His hand dropped. I said, feebly: ‘Would you answer the door, please? And if it’s my brother, don’t shoot him.’
He didn’t smile. He gave me a sideways look that was curiously disconcerting, and went to the door.
It opened on a rush of air. Outside stood a young man in oilskins, the hood blowing back from a soaking tangle of brown hair blackened by the rain, and one hand gripping a duffel bag.
Ewen Mackay stood back for him to enter. ‘Do come in. The kettle’s just on the boil. Mr Fenemore, I presume?’

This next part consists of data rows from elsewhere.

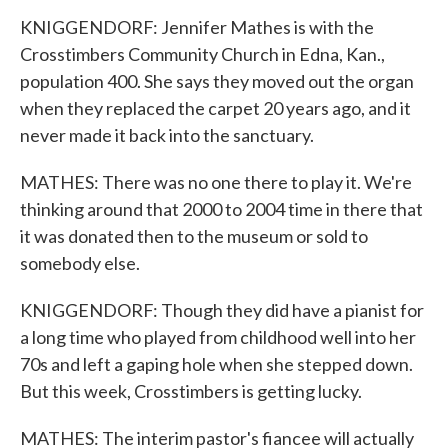
KNIGGENDORF: Jennifer Mathes is with the
Crosstimbers Community Church in Edna, Kan.,
population 400. She says they moved out the organ
when they replaced the carpet 20 years ago, and it
never made it back into the sanctuary.
MATHES: There was no one there to play it. We're
thinking around that 2000 to 2004 time in there that
it was donated then to the museum or sold to
somebody else.
KNIGGENDORF: Though they did have a pianist for
a long time who played from childhood well into her
70s and left a gaping hole when she stepped down.
But this week, Crosstimbers is getting lucky.
MATHES: The interim pastor's fiancee will actually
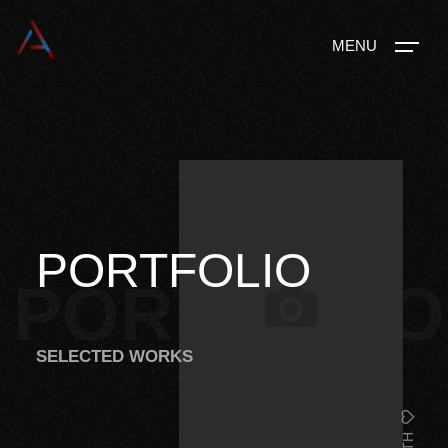
MENU
PORTFOLIO
PORTFOLIO
SELECTED WORKS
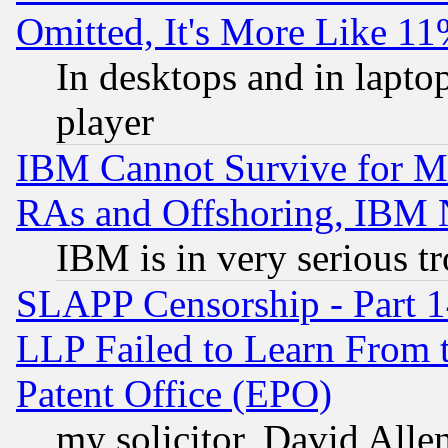
Omitted, It's More Like 11
In desktops and in lapt
player
IBM Cannot Survive for Mu
RAs and Offshoring, IBM 
IBM is in very serious t
SLAPP Censorship - Part 1
LLP Failed to Learn From 
Patent Office (EPO)
my solicitor, David Allen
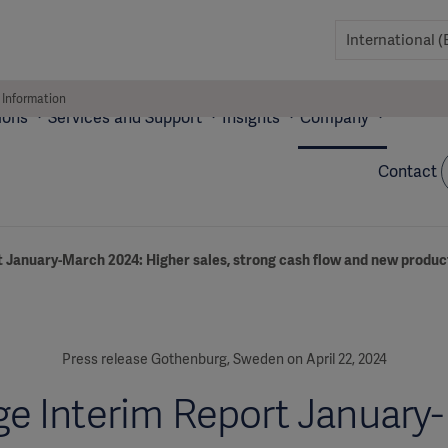
 Information
ions
Services and Support
Insights
Company
Contact
t January-March 2024: Higher sales, strong cash flow and new produ
Press release Gothenburg, Sweden on April 22, 2024
ge Interim Report January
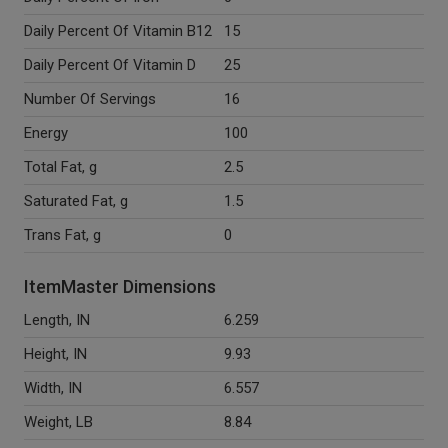
Daily Percent Of Vitamin B12
15
Daily Percent Of Vitamin D
25
Number Of Servings
16
Energy
100
Total Fat, g
2.5
Saturated Fat, g
1.5
Trans Fat, g
0
ItemMaster Dimensions
Length, IN
6.259
Height, IN
9.93
Width, IN
6.557
Weight, LB
8.84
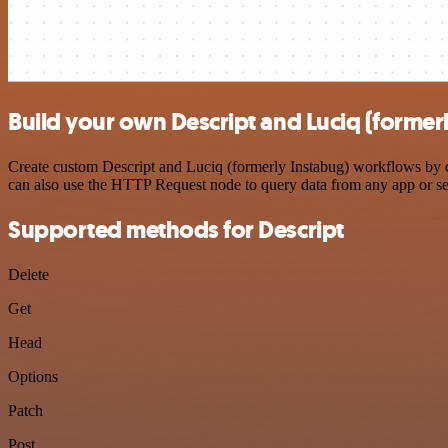
Build your own Descript and Luciq (formerl
Create custom Descript and Luciq (formerly Instabug) workflows by ch
can also use the HTTP Request node to query data from any app or s
Supported methods for Descript
Delete
Get
Head
Options
Patch
Post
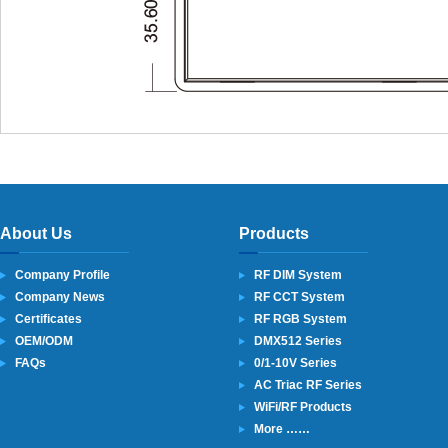
About Us
Products
Company Profile
RF DIM System
Company News
RF CCT System
Certificates
RF RGB System
OEM/ODM
DMX512 Series
FAQs
0/1-10V Series
AC Triac RF Series
WiFi/RF Products
More ……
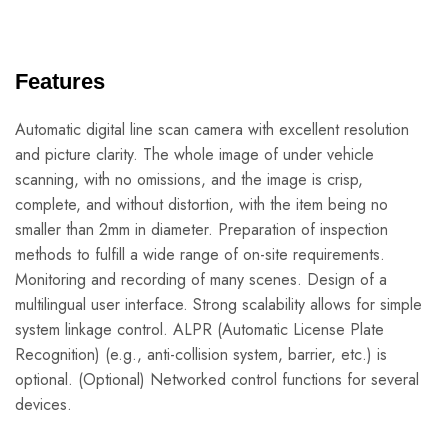
Features
Automatic digital line scan camera with excellent resolution
and picture clarity. The whole image of under vehicle
scanning, with no omissions, and the image is crisp,
complete, and without distortion, with the item being no
smaller than 2mm in diameter. Preparation of inspection
methods to fulfill a wide range of on-site requirements.
Monitoring and recording of many scenes. Design of a
multilingual user interface. Strong scalability allows for simple
system linkage control. ALPR (Automatic License Plate
Recognition) (e.g., anti-collision system, barrier, etc.) is
optional. (Optional) Networked control functions for several
devices.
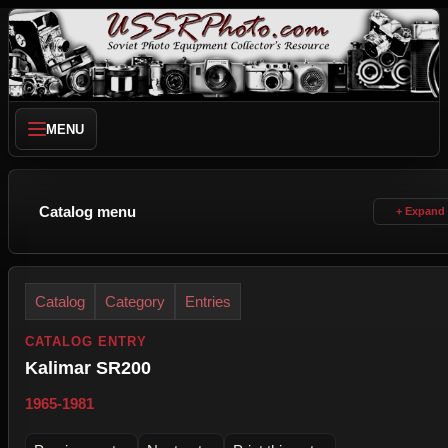
MENU
Catalog menu
Catalog
Category
Entries
CATALOG ENTRY
Kalimar SR200
1965-1981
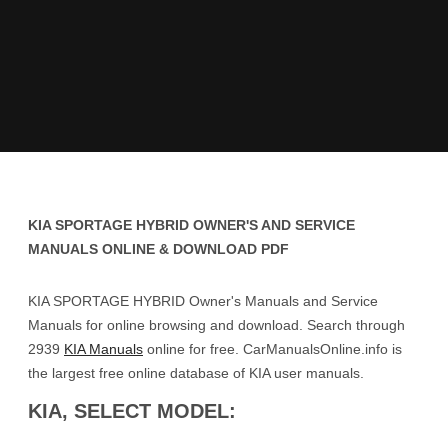
KIA SPORTAGE HYBRID OWNER'S AND SERVICE
MANUALS ONLINE & DOWNLOAD PDF
KIA SPORTAGE HYBRID Owner's Manuals and Service
Manuals for online browsing and download. Search through
2939
KIA Manuals
online for free. CarManualsOnline.info is
the largest free online database of KIA user manuals.
KIA, SELECT MODEL:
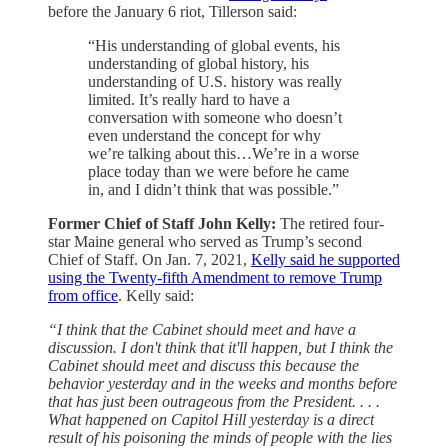
before the January 6 riot, Tillerson said:
“His understanding of global events, his
understanding of global history, his
understanding of U.S. history was really
limited. It’s really hard to have a
conversation with someone who doesn’t
even understand the concept for why
we’re talking about this…We’re in a worse
place today than we were before he came
in, and I didn’t think that was possible.”
Former Chief of Staff John Kelly:
The retired four-
star Maine general who served as Trump’s second
Chief of Staff. On Jan. 7, 2021,
Kelly said he supported
using the Twenty-fifth Amendment to remove Trump
from office
. Kelly said:
“I think that the Cabinet should meet and have a
discussion. I don't think that it'll happen, but I think the
Cabinet should meet and discuss this because the
behavior yesterday and in the weeks and months before
that has just been outrageous from the President. . . .
What happened on Capitol Hill yesterday is a direct
result of his poisoning the minds of people with the lies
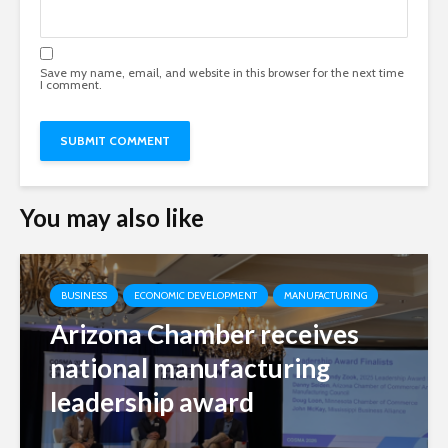
Save my name, email, and website in this browser for the next time
I comment.
You may also like
BUSINESS
ECONOMIC DEVELOPMENT
MANUFACTURING
Arizona Chamber receives
national manufacturing
leadership award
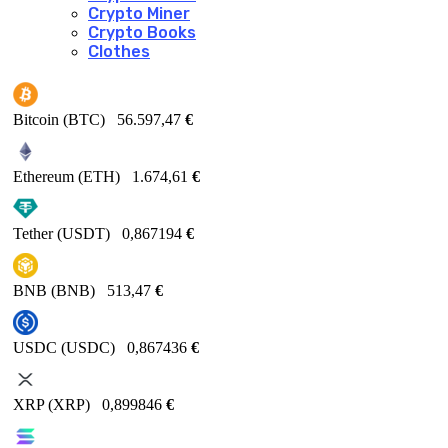
Crypto Miner
Crypto Books
Clothes
Bitcoin (BTC)
56.597,47
€
Ethereum (ETH)
1.674,61
€
Tether (USDT)
0,867194
€
BNB (BNB)
513,47
€
USDC (USDC)
0,867436
€
XRP (XRP)
0,899846
€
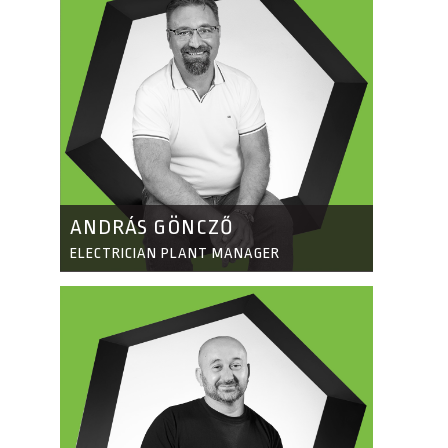
ANDRÁS GÖNCZŐ
ELECTRICIAN PLANT MANAGER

The newcomer came in on a gust of the storm. He stood dripping on the rug while Ewen Mackay shut the door behind him. ‘What?’ he asked. He blinked at the light as if it hurt him. His eyes were bloodshot, presumably with the wind, and he looked dazed.
‘Your brother made it after all,’ said Ewen Mackay to me, but I shook my head.
‘I’ve never seen him before in my life,’ I said.